• Task details
Return the lines of the material below exactly, beginning with the line that has "35: (479, 102, 1.95)" in it and finishing with the line that has "49: (437, 134, 2.34)" in it. Leave all pictures aside.

-- Excerpted data follows --

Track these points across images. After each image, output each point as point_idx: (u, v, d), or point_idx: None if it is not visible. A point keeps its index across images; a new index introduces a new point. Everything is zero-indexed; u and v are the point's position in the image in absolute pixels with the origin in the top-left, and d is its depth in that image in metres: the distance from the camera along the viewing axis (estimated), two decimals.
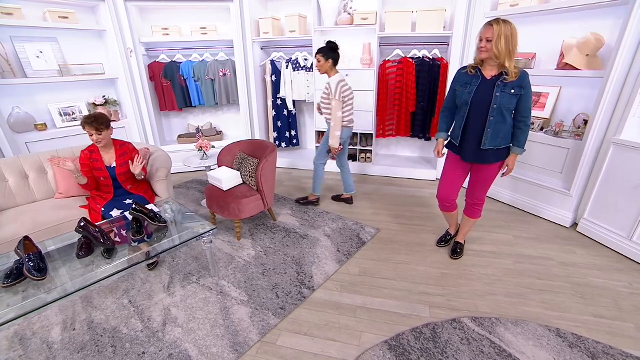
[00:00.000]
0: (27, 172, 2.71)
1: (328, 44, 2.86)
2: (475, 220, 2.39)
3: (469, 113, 2.00)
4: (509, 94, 1.88)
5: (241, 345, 1.76)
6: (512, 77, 1.85)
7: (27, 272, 1.69)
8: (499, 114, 1.92)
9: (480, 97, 1.94)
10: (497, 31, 1.77)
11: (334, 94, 2.79)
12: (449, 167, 2.26)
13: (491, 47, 1.81)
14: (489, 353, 1.69)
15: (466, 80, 2.00)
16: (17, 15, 3.14)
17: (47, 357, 1.75)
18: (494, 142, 1.99)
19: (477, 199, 2.28)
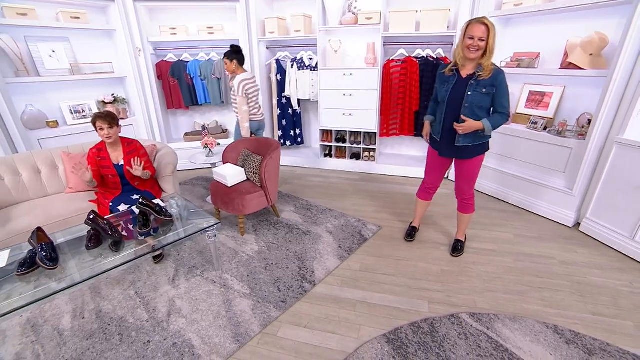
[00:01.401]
0: (39, 167, 2.81)
1: (232, 48, 3.13)
2: (469, 215, 2.42)
3: (446, 111, 2.07)
4: (480, 92, 1.93)
5: (243, 336, 1.81)
6: (487, 73, 1.89)
7: (39, 261, 1.76)
8: (470, 113, 1.98)
9: (455, 95, 2.01)
10: (492, 31, 1.83)
11: (237, 92, 3.03)
12: (431, 158, 2.38)
13: (484, 45, 1.85)
14: (486, 348, 1.72)
15: (444, 79, 2.08)
16: (31, 16, 3.24)
17: (58, 343, 1.82)
18: (468, 140, 2.05)
19: (465, 193, 2.34)
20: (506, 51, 3.24)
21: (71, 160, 2.83)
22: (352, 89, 3.83)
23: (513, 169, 3.24)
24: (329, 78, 3.87)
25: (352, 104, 3.88)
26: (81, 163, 2.49)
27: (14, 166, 2.69)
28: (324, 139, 4.24)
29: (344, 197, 3.48)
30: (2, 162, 2.66)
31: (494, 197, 3.41)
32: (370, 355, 1.70)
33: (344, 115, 3.94)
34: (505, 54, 3.22)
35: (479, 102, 1.95)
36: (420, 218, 2.71)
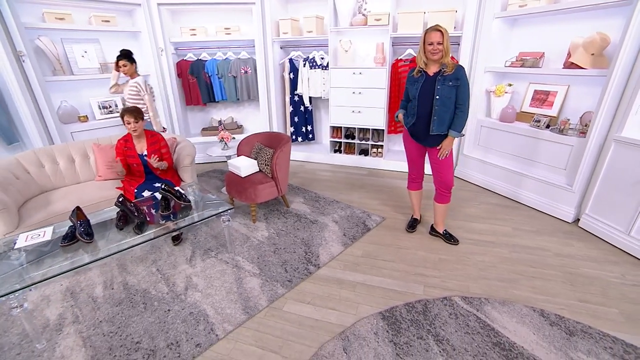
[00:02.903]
0: (74, 156, 3.10)
1: (126, 51, 3.31)
2: (444, 205, 2.59)
3: (418, 105, 2.35)
4: (447, 85, 2.23)
5: (251, 309, 2.02)
6: (450, 69, 2.20)
7: (79, 236, 2.02)
8: (442, 104, 2.26)
9: (425, 91, 2.29)
10: (445, 35, 2.16)
11: (144, 91, 3.30)
12: (408, 147, 2.62)
13: (442, 48, 2.17)
14: (474, 326, 1.86)
15: (414, 80, 2.37)
16: (67, 20, 3.55)
17: (92, 308, 2.07)
18: (441, 128, 2.32)
19: (442, 184, 2.52)
20: (511, 51, 3.33)
21: (101, 151, 3.12)
22: (362, 88, 3.98)
23: (515, 165, 3.32)
24: (340, 77, 4.04)
25: (362, 101, 4.04)
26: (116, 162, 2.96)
27: (53, 155, 2.99)
28: (334, 135, 4.41)
29: (351, 191, 3.65)
30: (43, 151, 2.96)
31: (495, 192, 3.50)
32: (366, 329, 1.87)
33: (353, 112, 4.11)
34: (511, 54, 3.31)
35: (447, 94, 2.24)
36: (418, 209, 2.87)
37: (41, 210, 2.57)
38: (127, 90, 3.37)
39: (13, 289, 1.64)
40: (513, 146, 3.34)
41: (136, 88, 3.33)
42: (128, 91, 3.36)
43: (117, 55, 3.35)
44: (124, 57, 3.30)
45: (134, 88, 3.33)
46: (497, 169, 3.46)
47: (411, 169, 2.71)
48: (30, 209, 2.58)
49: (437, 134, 2.34)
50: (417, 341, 1.78)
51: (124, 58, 3.30)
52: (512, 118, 3.36)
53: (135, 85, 3.32)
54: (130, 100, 3.37)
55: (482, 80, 3.51)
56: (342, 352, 1.73)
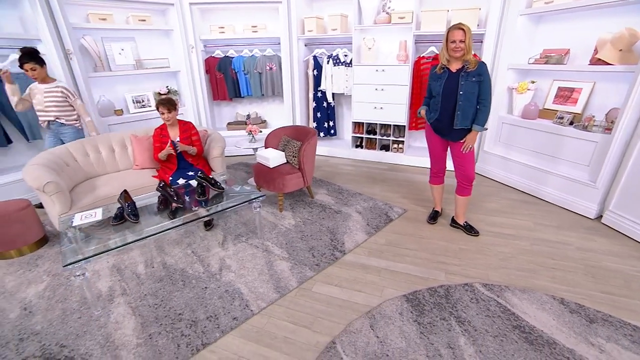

-- Excerpted data concluded --

• Problem solution
35: (479, 102, 1.95)
36: (420, 218, 2.71)
[00:02.903]
0: (74, 156, 3.10)
1: (126, 51, 3.31)
2: (444, 205, 2.59)
3: (418, 105, 2.35)
4: (447, 85, 2.23)
5: (251, 309, 2.02)
6: (450, 69, 2.20)
7: (79, 236, 2.02)
8: (442, 104, 2.26)
9: (425, 91, 2.29)
10: (445, 35, 2.16)
11: (144, 91, 3.30)
12: (408, 147, 2.62)
13: (442, 48, 2.17)
14: (474, 326, 1.86)
15: (414, 80, 2.37)
16: (67, 20, 3.55)
17: (92, 308, 2.07)
18: (441, 128, 2.32)
19: (442, 184, 2.52)
20: (511, 51, 3.33)
21: (101, 151, 3.12)
22: (362, 88, 3.98)
23: (515, 165, 3.32)
24: (340, 77, 4.04)
25: (362, 101, 4.04)
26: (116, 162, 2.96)
27: (53, 155, 2.99)
28: (334, 135, 4.41)
29: (351, 191, 3.65)
30: (43, 151, 2.96)
31: (495, 192, 3.50)
32: (366, 329, 1.87)
33: (353, 112, 4.11)
34: (511, 54, 3.31)
35: (447, 94, 2.24)
36: (418, 209, 2.87)
37: (41, 210, 2.57)
38: (127, 90, 3.37)
39: (13, 289, 1.64)
40: (513, 146, 3.34)
41: (136, 88, 3.33)
42: (128, 91, 3.36)
43: (117, 55, 3.35)
44: (124, 57, 3.30)
45: (134, 88, 3.33)
46: (497, 169, 3.46)
47: (411, 169, 2.71)
48: (30, 209, 2.58)
49: (437, 134, 2.34)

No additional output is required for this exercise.